Both Education Law §3209 and §100.2(x) of the Commissioner’s regulations conform to the definition of “homeless children and youths” in McKinney-Vento.

     In an appeal to the Commissioner, a petitioner has the burden of demonstrating a clear legal right to the relief requested and the burden of establishing the facts upon which petitioner seeks relief (8 NYCRR §275.10; Appeal of Aversa, 48 Ed Dept Rep 523, Decision No. 15,936; Appeal of Hansen, 48 id. 354, Decision No. 15,884; Appeal of P.M., 48 id. 348, Decision No. 15,882).

     On the record before me, I find that petitioner’s sons do not meet the definition of homeless children under either State or federal law.  According to the record, since March 2012, petitioner and his sons have lived at the Rochester address outside the district.  Petitioner provides no documentation to establish that such residence is inadequate, and thus has failed to meet his burden of proving that petitioner and his sons lack a fixed, regular night-time residence.  While it is unfortunate that petitioner and his sons had to leave their in-district residence, there is no evidence in the record that their living arrangement is the type of temporary shelter or other accommodation described in Education Law §3209.  Thus, petitioner has failed to demonstrate that his sons lack a fixed, regular and adequate night-time residence and are homeless (see Appeals of L.B., 50 Ed Dept Rep, Decision No. 16,129; Appeals of P.R., 48 id. 24, Decision No. 15,781; Appeal of S.D., 47 id. 44, Decision No. 15,620).

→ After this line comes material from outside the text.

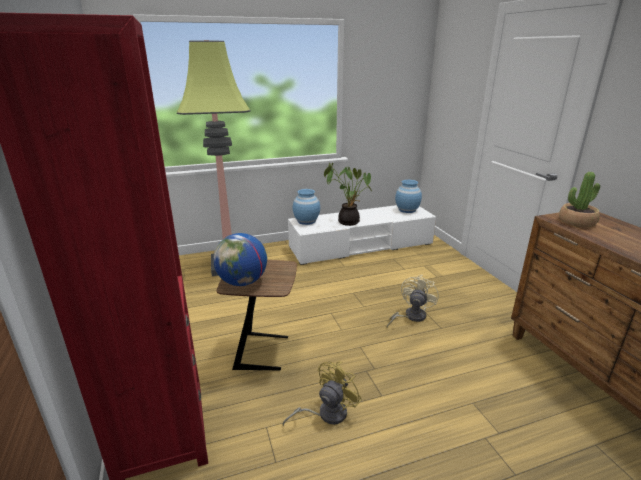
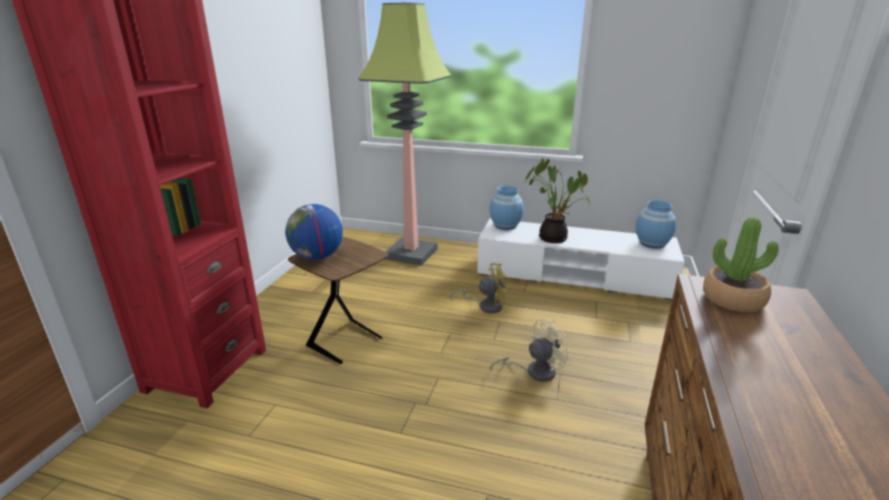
camera: 35 degrees right, 0 degrees up
yellow fan [283,361,362,426] -> yellow fan moved to [450,263,510,314]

     Additionally, petitioner makes no assertion that his current residence in Rochester is of a temporary or transitional nature.  The record shows that, at the time this appeal was commenced, petitioner and his sons had been living at the Rochester residence for over 19 months.  In addition, there is no evidence that petitioner needs to vacate his current residence or that there is a time limit as to how long he and his sons can reside there (Appeal of a Student with a Disability, 52 Ed Dept Rep, Decision No. 16,404; Appeals of L.B., 50 id., Decision No. 16,129; Appeal of J.U., 50 id., Decision No. 16,095).  Accordingly, based on the record before me, I cannot find respondent’s determination that the students are not homeless to be arbitrary or capricious. 

I also find that respondent provided petitioner an adequate opportunity to address his homeless status and sufficient notice of its final determination. 

With respect to his request for transportation reimbursement, other than his conclusory demand, the petition is devoid of any factual or legal basis for such relief.  In any event, the Commissioner has no authority to award monetary damages, costs or reimbursements in an appeal pursuant to Education Law §310 (Application of Kolbmann, 48 Ed Dept Rep 370, Decision No. 15,888; Appeal of S.B., 48 id. 332, Decision No. 15,875).